╭─ Data extracts

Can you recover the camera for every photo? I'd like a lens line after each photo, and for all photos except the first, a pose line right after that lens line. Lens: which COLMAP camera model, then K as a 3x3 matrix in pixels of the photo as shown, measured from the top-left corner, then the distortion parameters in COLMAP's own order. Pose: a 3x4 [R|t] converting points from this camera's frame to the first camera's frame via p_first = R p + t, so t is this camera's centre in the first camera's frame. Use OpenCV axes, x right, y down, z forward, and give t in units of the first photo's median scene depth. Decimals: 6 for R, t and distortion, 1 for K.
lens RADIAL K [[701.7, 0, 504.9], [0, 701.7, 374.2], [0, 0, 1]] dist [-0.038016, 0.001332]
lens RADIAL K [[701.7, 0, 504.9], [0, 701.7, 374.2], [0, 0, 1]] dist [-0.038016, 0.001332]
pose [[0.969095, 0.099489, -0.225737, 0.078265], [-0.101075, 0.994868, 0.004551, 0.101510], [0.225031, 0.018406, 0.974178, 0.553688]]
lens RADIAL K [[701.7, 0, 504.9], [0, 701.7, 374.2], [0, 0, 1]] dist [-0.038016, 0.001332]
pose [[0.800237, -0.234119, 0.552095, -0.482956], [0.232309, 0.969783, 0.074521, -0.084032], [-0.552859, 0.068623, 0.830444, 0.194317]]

╰─
╭─ Data extracts

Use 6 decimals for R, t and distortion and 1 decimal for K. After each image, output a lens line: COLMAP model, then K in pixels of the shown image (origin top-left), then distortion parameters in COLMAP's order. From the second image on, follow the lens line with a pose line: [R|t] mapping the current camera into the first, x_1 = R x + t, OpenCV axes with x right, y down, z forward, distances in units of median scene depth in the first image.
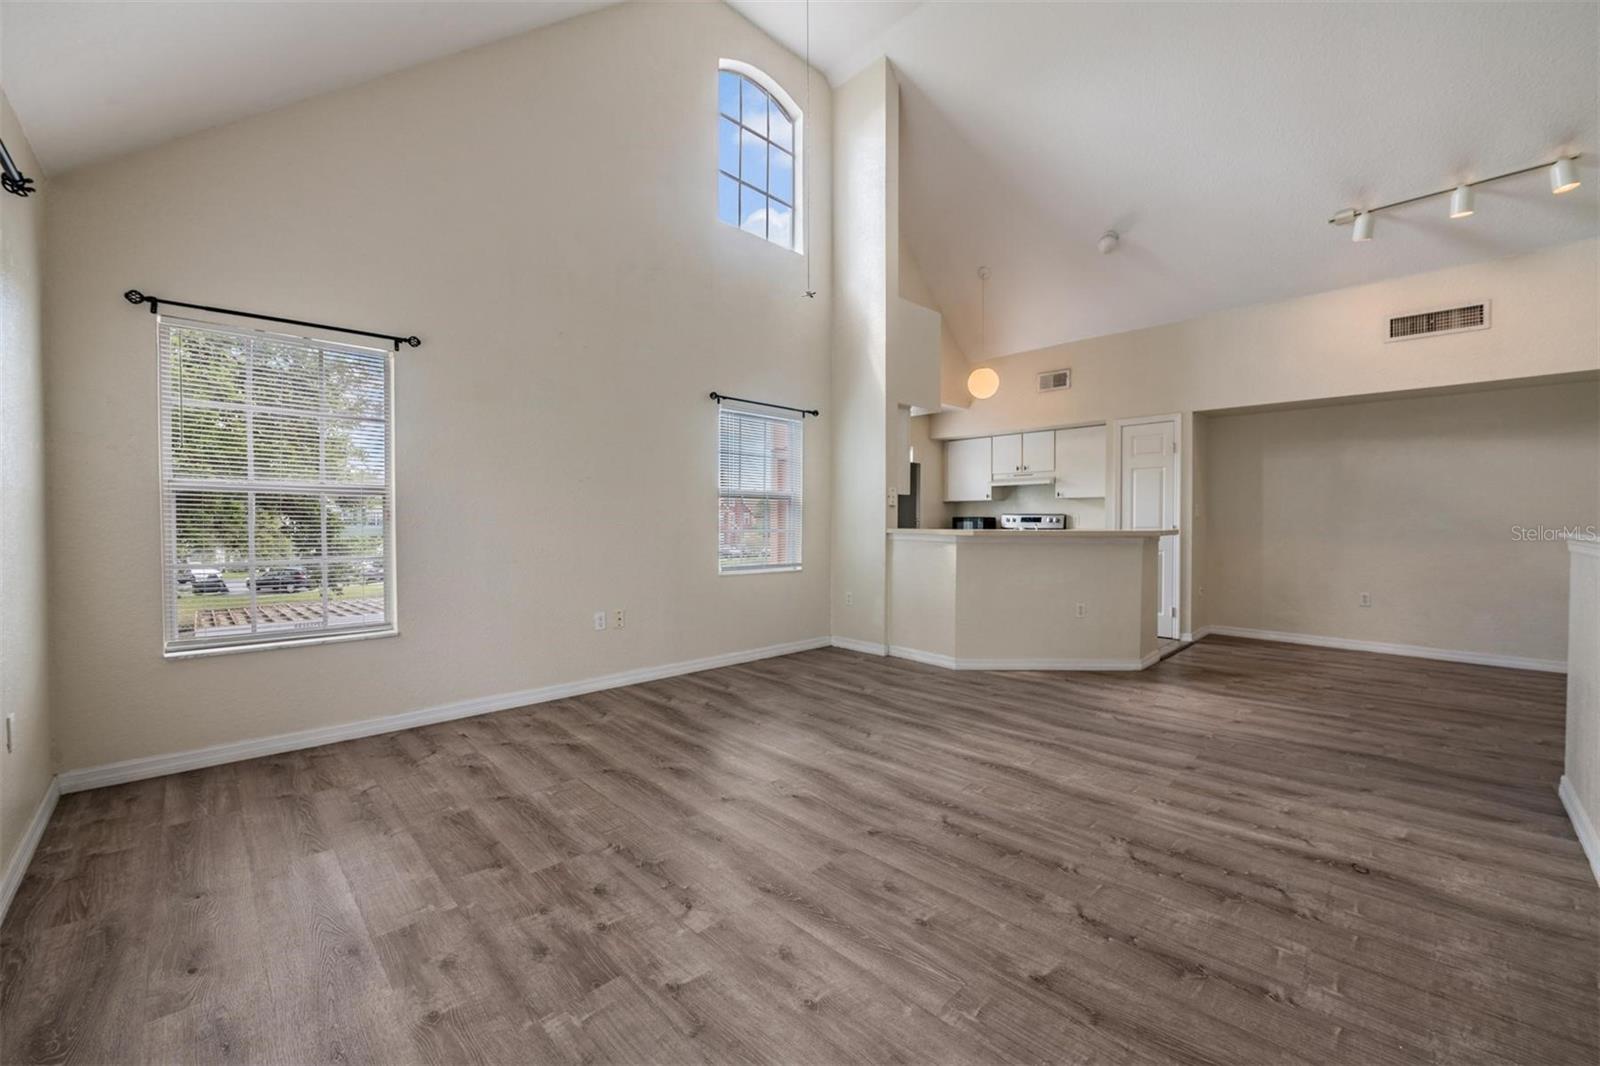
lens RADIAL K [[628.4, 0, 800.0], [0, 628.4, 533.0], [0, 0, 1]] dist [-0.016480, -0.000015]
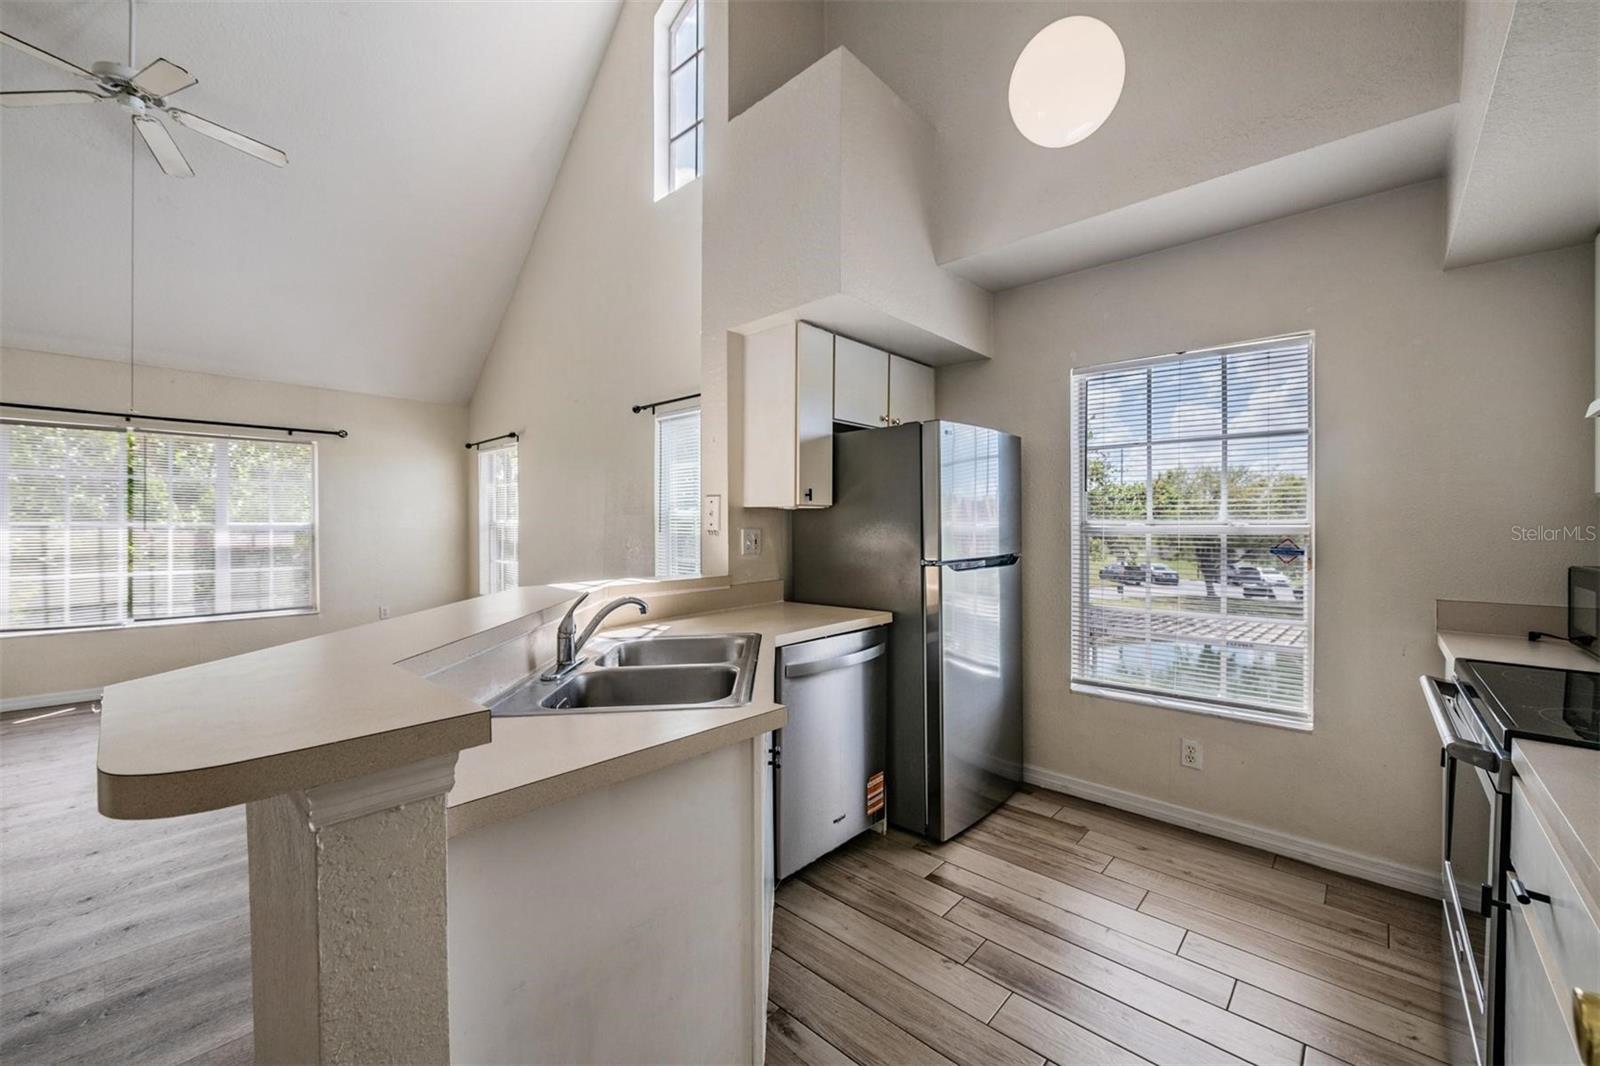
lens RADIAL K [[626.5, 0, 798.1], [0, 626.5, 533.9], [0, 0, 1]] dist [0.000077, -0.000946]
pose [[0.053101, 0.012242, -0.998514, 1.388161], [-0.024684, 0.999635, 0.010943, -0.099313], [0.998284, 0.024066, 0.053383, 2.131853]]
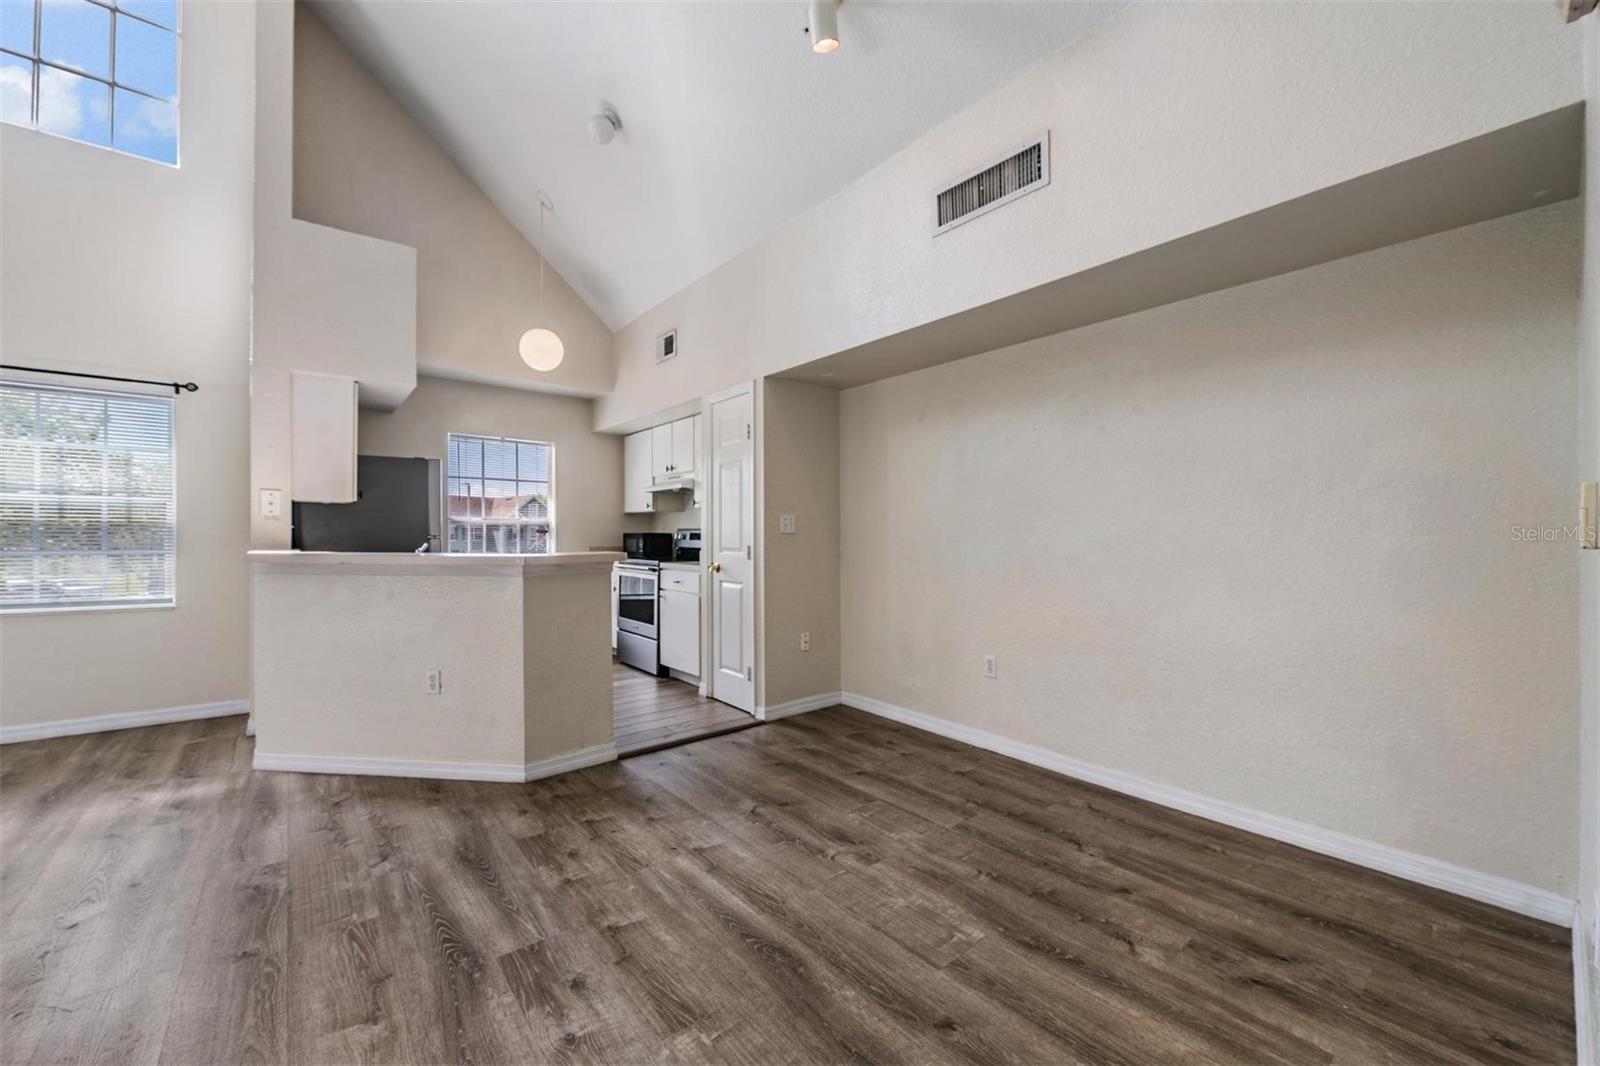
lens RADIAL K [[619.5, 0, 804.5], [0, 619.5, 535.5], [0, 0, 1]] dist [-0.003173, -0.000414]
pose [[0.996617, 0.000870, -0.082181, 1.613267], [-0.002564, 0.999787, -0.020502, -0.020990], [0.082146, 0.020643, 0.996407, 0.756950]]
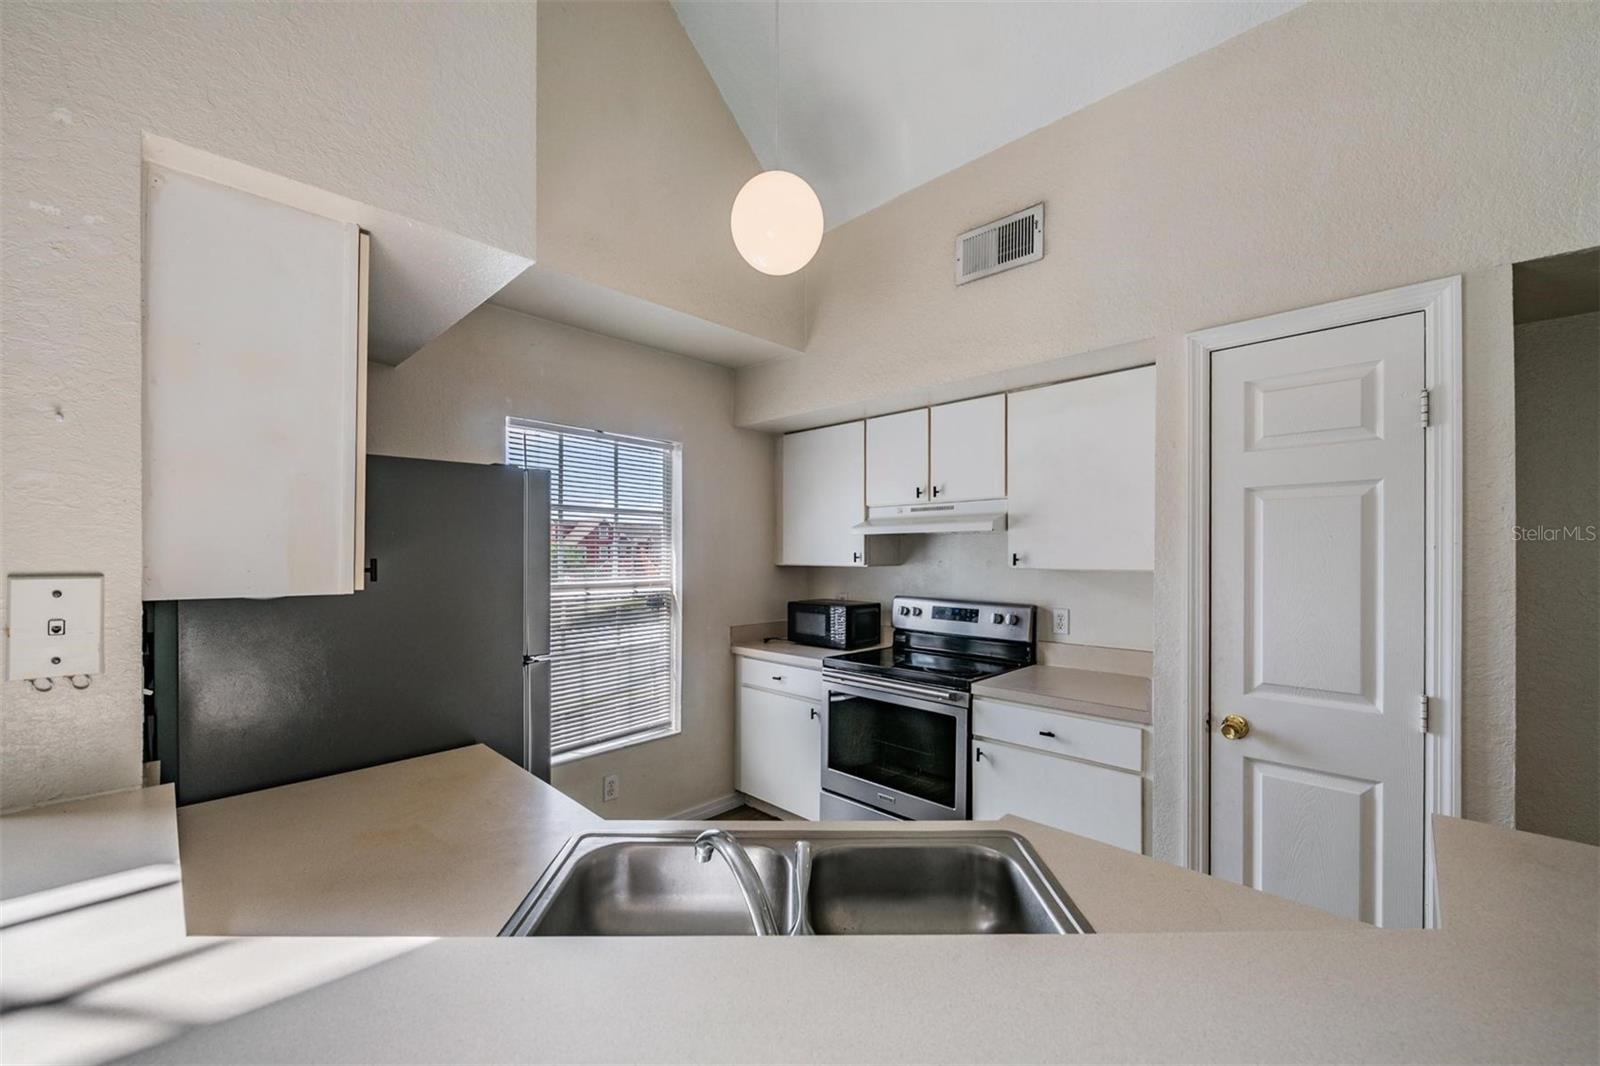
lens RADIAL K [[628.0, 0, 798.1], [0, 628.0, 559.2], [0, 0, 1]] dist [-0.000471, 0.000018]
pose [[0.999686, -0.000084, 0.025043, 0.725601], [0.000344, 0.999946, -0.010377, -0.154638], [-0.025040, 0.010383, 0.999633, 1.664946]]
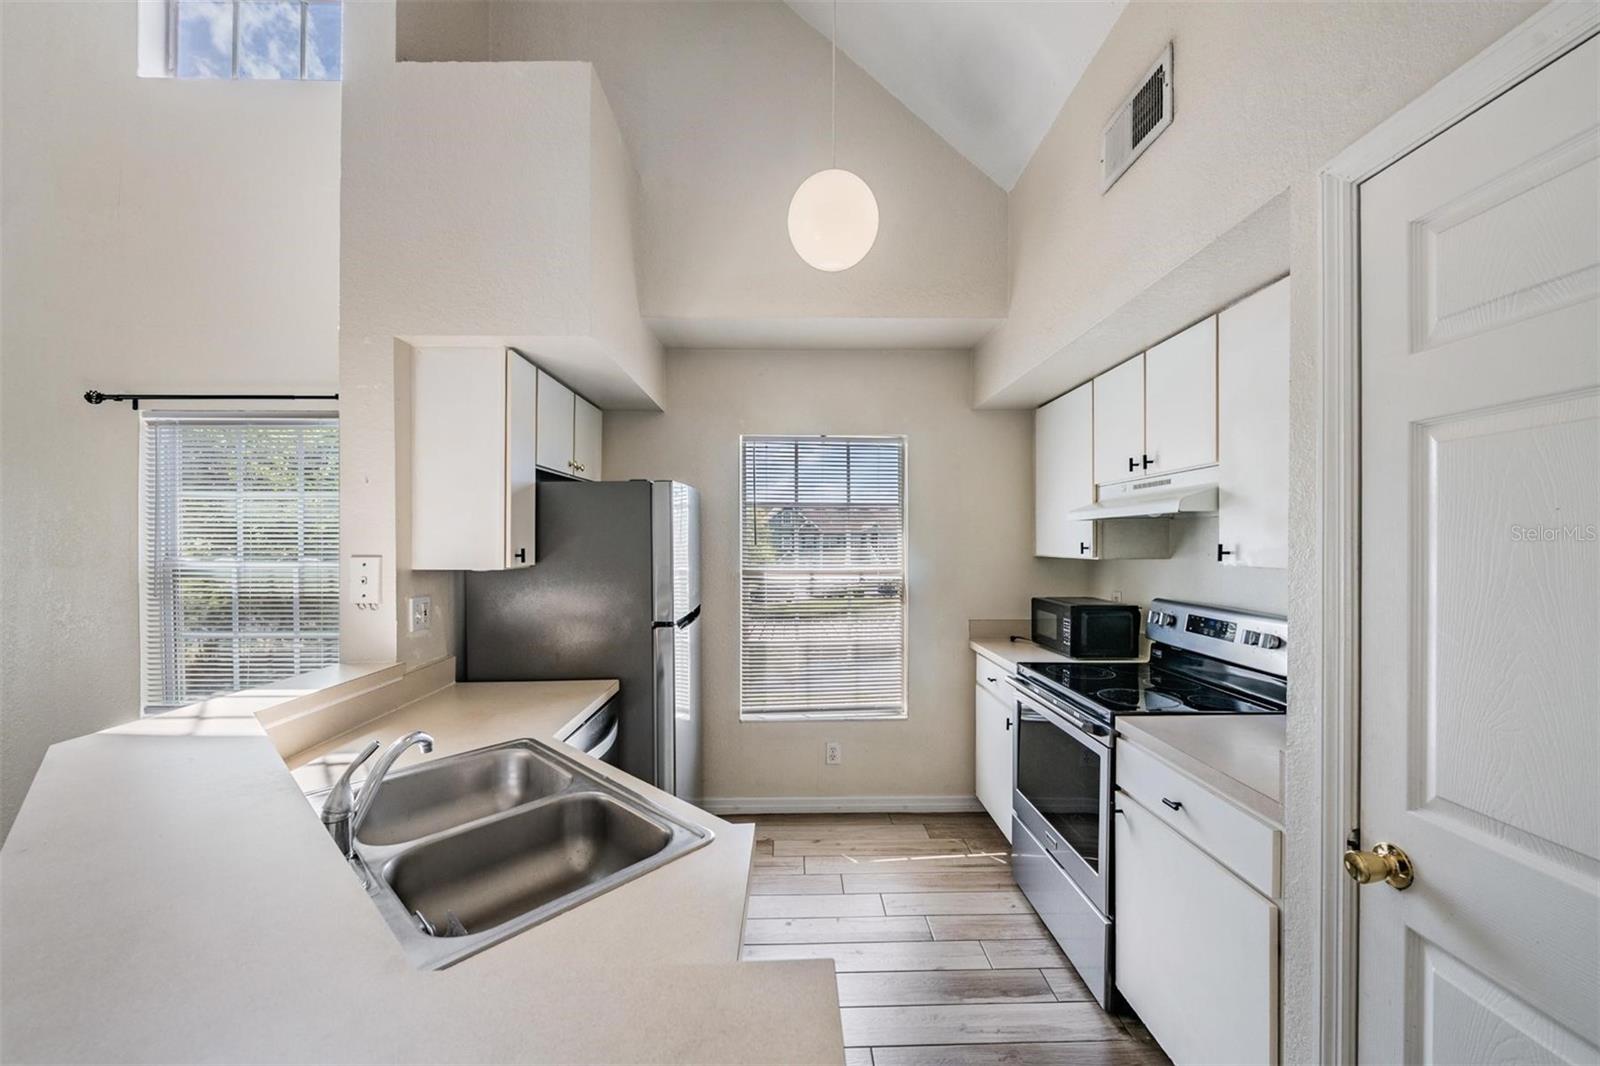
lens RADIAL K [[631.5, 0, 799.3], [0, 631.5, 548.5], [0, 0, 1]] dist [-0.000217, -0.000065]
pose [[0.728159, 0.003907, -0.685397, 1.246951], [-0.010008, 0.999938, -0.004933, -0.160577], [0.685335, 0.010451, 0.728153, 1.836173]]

╰─

◆ Exercise details:
Reproduce everything in the listing from the line containing "Use 6 decimals" down to the line containing "0.010451, 0.728153, 1.836173]]", both of those lines included, and leave the pictures out.

◆ Exercise answer:
Use 6 decimals for R, t and distortion and 1 decimal for K. After each image, output a lens line: COLMAP model, then K in pixels of the shown image (origin top-left), then distortion parameters in COLMAP's order. From the second image on, follow the lens line with a pose line: [R|t] mapping the current camera into the first, x_1 = R x + t, OpenCV axes with x right, y down, z forward, distances in units of median scene depth in the first image.
lens RADIAL K [[628.4, 0, 800.0], [0, 628.4, 533.0], [0, 0, 1]] dist [-0.016480, -0.000015]
lens RADIAL K [[626.5, 0, 798.1], [0, 626.5, 533.9], [0, 0, 1]] dist [0.000077, -0.000946]
pose [[0.053101, 0.012242, -0.998514, 1.388161], [-0.024684, 0.999635, 0.010943, -0.099313], [0.998284, 0.024066, 0.053383, 2.131853]]
lens RADIAL K [[619.5, 0, 804.5], [0, 619.5, 535.5], [0, 0, 1]] dist [-0.003173, -0.000414]
pose [[0.996617, 0.000870, -0.082181, 1.613267], [-0.002564, 0.999787, -0.020502, -0.020990], [0.082146, 0.020643, 0.996407, 0.756950]]
lens RADIAL K [[628.0, 0, 798.1], [0, 628.0, 559.2], [0, 0, 1]] dist [-0.000471, 0.000018]
pose [[0.999686, -0.000084, 0.025043, 0.725601], [0.000344, 0.999946, -0.010377, -0.154638], [-0.025040, 0.010383, 0.999633, 1.664946]]
lens RADIAL K [[631.5, 0, 799.3], [0, 631.5, 548.5], [0, 0, 1]] dist [-0.000217, -0.000065]
pose [[0.728159, 0.003907, -0.685397, 1.246951], [-0.010008, 0.999938, -0.004933, -0.160577], [0.685335, 0.010451, 0.728153, 1.836173]]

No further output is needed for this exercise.